Telle une suspension du lieu et de la nuit, ce ressort génère ce flottement que l’on ressent quand on écoute une chanson nous touchant en notre for intérieur. Quand la plume ne lutte plus sur le papier et que les mots deviennent évidents, trouvés au rythme d’un pas de marcheur faisant du texte un tassement cohérent et poignant à la fois. C’est alors, que les points aveugles disparaissent laissant la place à la chose à dire, à une flambée, à la levée de masse.

La chanson est un bout de papier journal naviguant entre goût et opinion. Soit, on l’éprouve au fil de son écoute et on y adhère, soit on l’ignorera sans conteste pour toujours. Ainsi, le surgissement de ce sentiment quel qu’il soit transforme l’auditeur en une société secrète fertile, sentant le sang coulé sous notre peau fine. La chanson va à ce qui nous hante sans que l’on puisse même se l’avouer. Cette intrusion discrète et indiscrète dans une chasse réservée à notre intime, fait ressortir notre chaos intérieur. La chanson sort alors du domaine de la conversation et rejoint le jardin secret de nos blessures enfouies et de ces sentiments qui gênent.

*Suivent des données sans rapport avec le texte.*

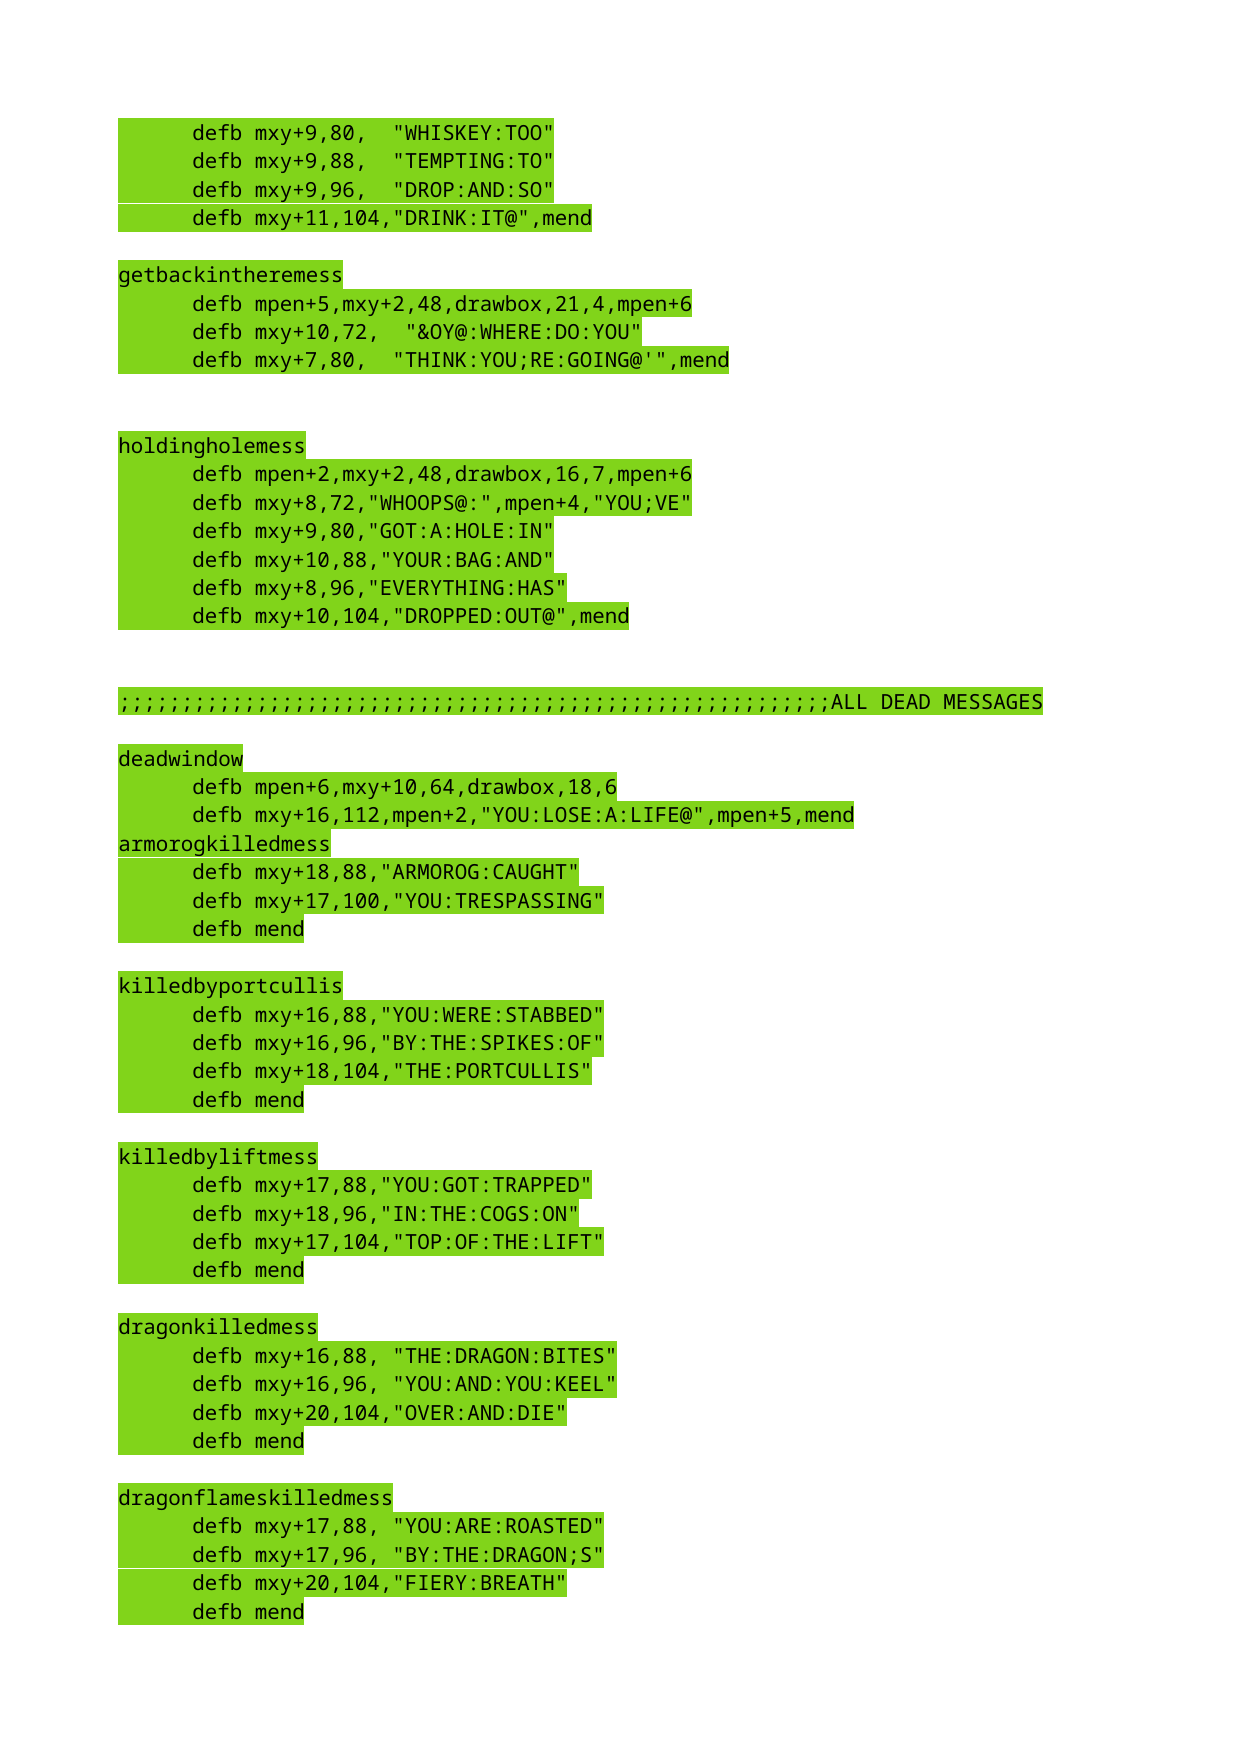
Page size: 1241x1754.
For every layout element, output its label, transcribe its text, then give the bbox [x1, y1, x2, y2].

text defb mpen+5,mxy+2,48,drawbox,21,4,mpen+6 [118, 289, 1122, 317]
text defb mpen+2,mxy+2,48,drawbox,16,7,mpen+6 [118, 459, 1122, 488]
text defb mxy+9,80, "WHISKEY:TOO" [118, 118, 1122, 147]
text defb mend [118, 1426, 1122, 1455]
text killedbyportcullis [118, 971, 1122, 1000]
text defb mxy+17,104,"TOP:OF:THE:LIFT" [118, 1227, 1122, 1256]
text dragonflameskilledmess [118, 1483, 1122, 1512]
text defb mxy+7,80, "THINK:YOU;RE:GOING@'",mend [118, 346, 1122, 374]
text defb mxy+17,88,"YOU:GOT:TRAPPED" [118, 1170, 1122, 1199]
text defb mxy+20,104,"FIERY:BREATH" [118, 1568, 1122, 1597]
text defb mxy+8,72,"WHOOPS@:",mpen+4,"YOU;VE" [118, 488, 1122, 516]
text defb mend [118, 1085, 1122, 1113]
text defb mxy+9,96, "DROP:AND:SO" [118, 175, 1122, 203]
text armorogkilledmess [118, 829, 1122, 857]
text defb mxy+17,100,"YOU:TRESPASSING" [118, 886, 1122, 914]
text deadwindow [118, 744, 1122, 772]
text defb mxy+20,104,"OVER:AND:DIE" [118, 1398, 1122, 1426]
text defb mxy+17,88, "YOU:ARE:ROASTED" [118, 1512, 1122, 1540]
text defb mxy+8,96,"EVERYTHING:HAS" [118, 573, 1122, 602]
text dragonkilledmess [118, 1312, 1122, 1341]
text killedbyliftmess [118, 1142, 1122, 1170]
text defb mend [118, 1597, 1122, 1625]
text defb mxy+18,96,"IN:THE:COGS:ON" [118, 1199, 1122, 1227]
text defb mxy+16,88,"YOU:WERE:STABBED" [118, 1000, 1122, 1028]
text defb mxy+16,96,"BY:THE:SPIKES:OF" [118, 1028, 1122, 1057]
text defb mxy+16,112,mpen+2,"YOU:LOSE:A:LIFE@",mpen+5,mend [118, 801, 1122, 829]
text defb mxy+17,96, "BY:THE:DRAGON;S" [118, 1540, 1122, 1568]
text defb mpen+6,mxy+10,64,drawbox,18,6 [118, 772, 1122, 801]
text defb mxy+18,104,"THE:PORTCULLIS" [118, 1057, 1122, 1085]
text ;;;;;;;;;;;;;;;;;;;;;;;;;;;;;;;;;;;;;;;;;;;;;;;;;;;;;;;;;ALL DEAD MESSAGES [118, 687, 1122, 715]
text defb mxy+16,88, "THE:DRAGON:BITES" [118, 1341, 1122, 1369]
text defb mxy+18,88,"ARMOROG:CAUGHT" [118, 857, 1122, 886]
text defb mxy+10,104,"DROPPED:OUT@",mend [118, 602, 1122, 630]
text defb mxy+16,96, "YOU:AND:YOU:KEEL" [118, 1369, 1122, 1398]
text defb mxy+10,72, "&OY@:WHERE:DO:YOU" [118, 317, 1122, 346]
text defb mxy+10,88,"YOUR:BAG:AND" [118, 545, 1122, 573]
text getbackintheremess [118, 260, 1122, 289]
text defb mxy+9,80,"GOT:A:HOLE:IN" [118, 516, 1122, 545]
text defb mxy+9,88, "TEMPTING:TO" [118, 147, 1122, 175]
text defb mend [118, 1256, 1122, 1284]
text defb mend [118, 914, 1122, 943]
text holdingholemess [118, 431, 1122, 459]
text defb mxy+11,104,"DRINK:IT@",mend [118, 203, 1122, 232]
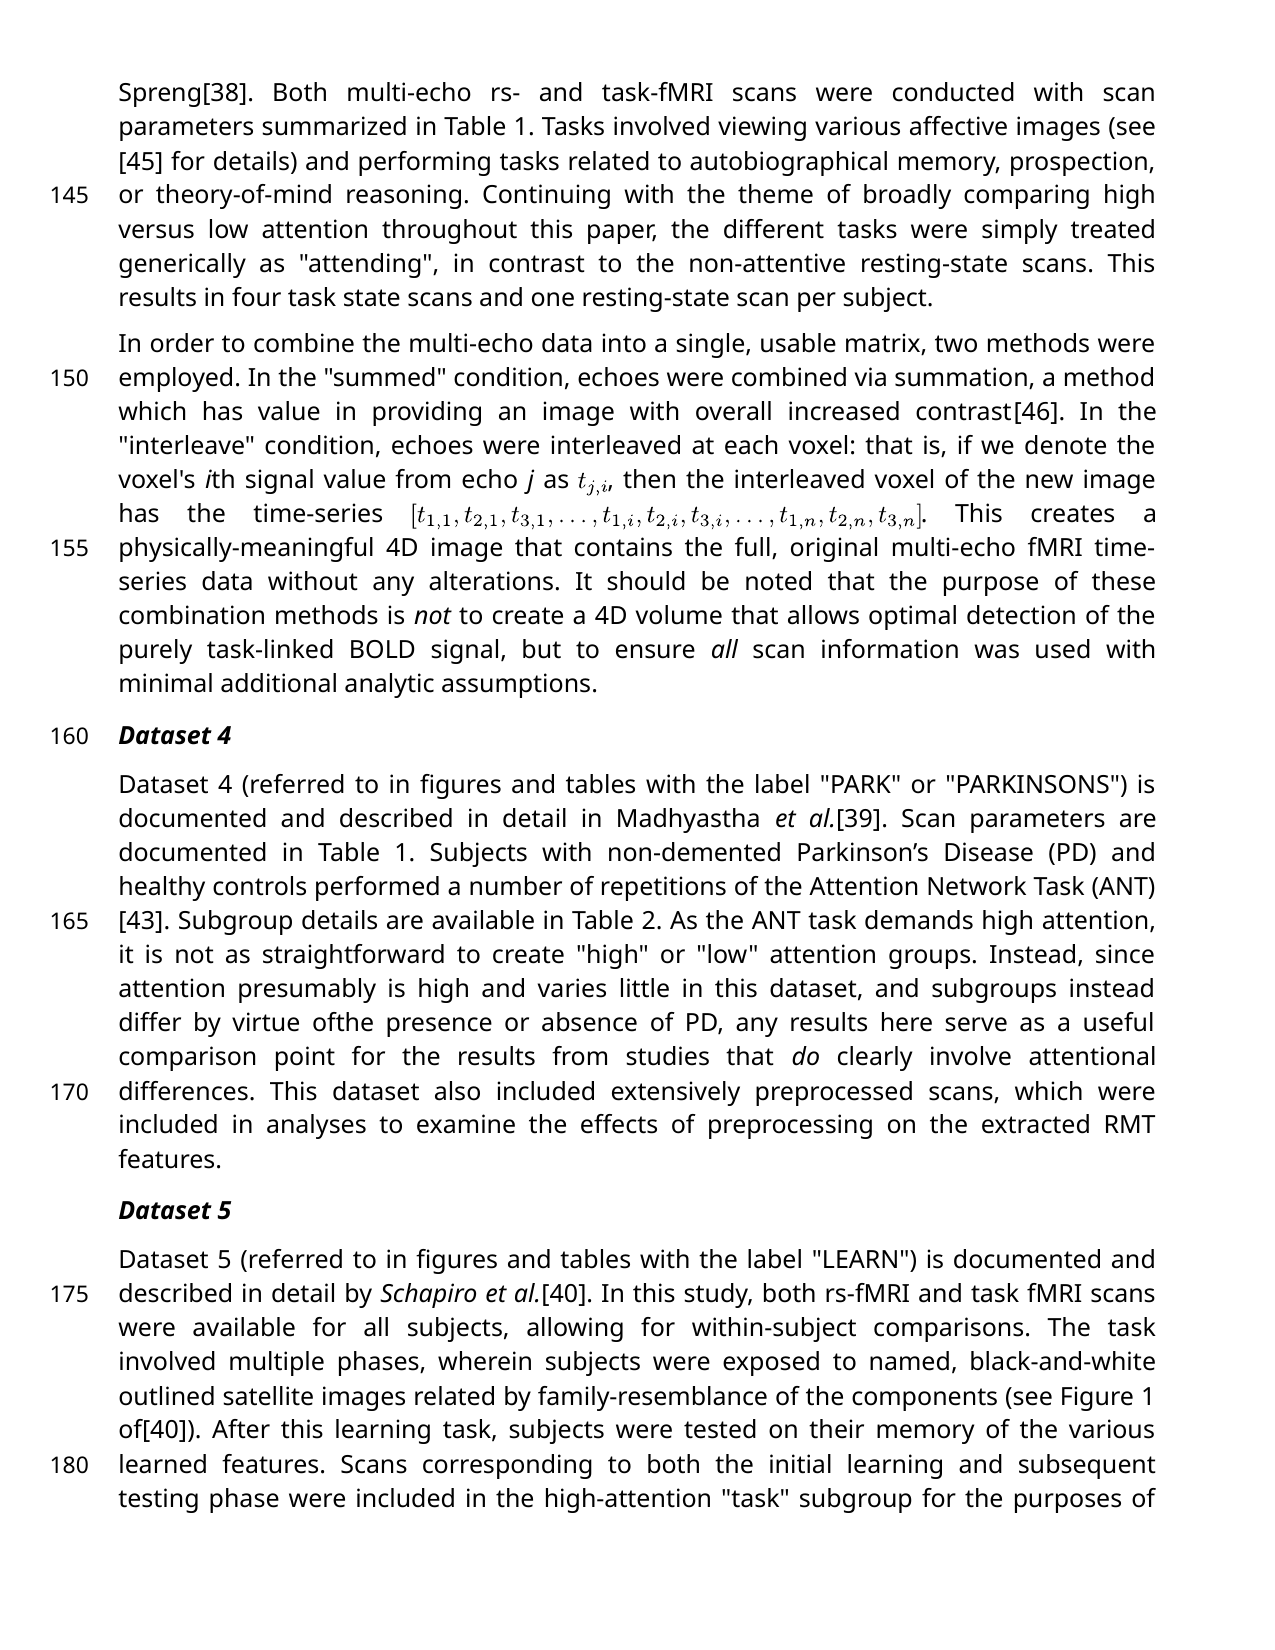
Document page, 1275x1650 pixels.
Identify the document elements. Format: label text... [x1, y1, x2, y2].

text Dataset 5 (referred to in figures and tables with the label "LEARN") is documented and described in detail by Schapiro et al.[40]. In this study, both rs-fMRI and task fMRI scans were available for all subjects, allowing for within-subject comparisons. The task involved multiple phases, wherein subjects were exposed to named, black-and-white outlined satellite images related by family-resemblance of the components (see Figure 1 of[40]). After this learning task, subjects were tested on their memory of the various learned features. Scans corresponding to both the initial learning and subsequent testing phase were included in the high-attention "task" subgroup for the purposes of [118, 1242, 1157, 1514]
subtitle Dataset 5 [118, 1193, 1157, 1227]
text In order to combine the multi-echo data into a single, usable matrix, two methods were employed. In the "summed" condition, echoes were combined via summation, a method which has value in providing an image with overall increased contrast[46]. In the "interleave" condition, echoes were interleaved at each voxel: that is, if we denote the voxel's ith signal value from echo j as , then the interleaved voxel of the new image has the time-series . This creates a physically-meaningful 4D image that contains the full, original multi-echo fMRI time-series data without any alterations. It should be noted that the purpose of these combination methods is not to create a 4D volume that allows optimal detection of the purely task-linked BOLD signal, but to ensure all scan information was used with minimal additional analytic assumptions. [118, 325, 1157, 700]
text Spreng[38]. Both multi-echo rs- and task-fMRI scans were conducted with scan parameters summarized in Table 1. Tasks involved viewing various affective images (see [45] for details) and performing tasks related to autobiographical memory, prospection, or theory-of-mind reasoning. Continuing with the theme of broadly comparing high versus low attention throughout this paper, the different tasks were simply treated generically as "attending", in contrast to the non-attentive resting-state scans. This results in four task state scans and one resting-state scan per subject. [118, 75, 1157, 313]
text Dataset 4 (referred to in figures and tables with the label "PARK" or "PARKINSONS") is documented and described in detail in Madhyastha et al.[39]. Scan parameters are documented in Table 1. Subjects with non-demented Parkinson’s Disease (PD) and healthy controls performed a number of repetitions of the Attention Network Task (ANT)[43]. Subgroup details are available in Table 2. As the ANT task demands high attention, it is not as straightforward to create "high" or "low" attention groups. Instead, since attention presumably is high and varies little in this dataset, and subgroups instead differ by virtue ofthe presence or absence of PD, any results here serve as a useful comparison point for the results from studies that do clearly involve attentional differences. This dataset also included extensively preprocessed scans, which were included in analyses to examine the effects of preprocessing on the extracted RMT features. [118, 767, 1157, 1175]
subtitle Dataset 4 [118, 718, 1157, 752]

Progressivement, l’auditeur devient ombrageux et instable comme l’eau bue par le sable. Allumant alors sa lampe à portée de mains à demi conscient, il comprendra à cet instant précisément qu’une bonne chanson est celle qui parle à notre excès de singularité.

Voilà ce que signifie à mon sens « écrire une chanson », trouver sa fièvre en dehors de cette perpétuelle Bourse aux valeurs et la transmettre pour le meilleur, aux personnes que l’on apprécie particulièrement.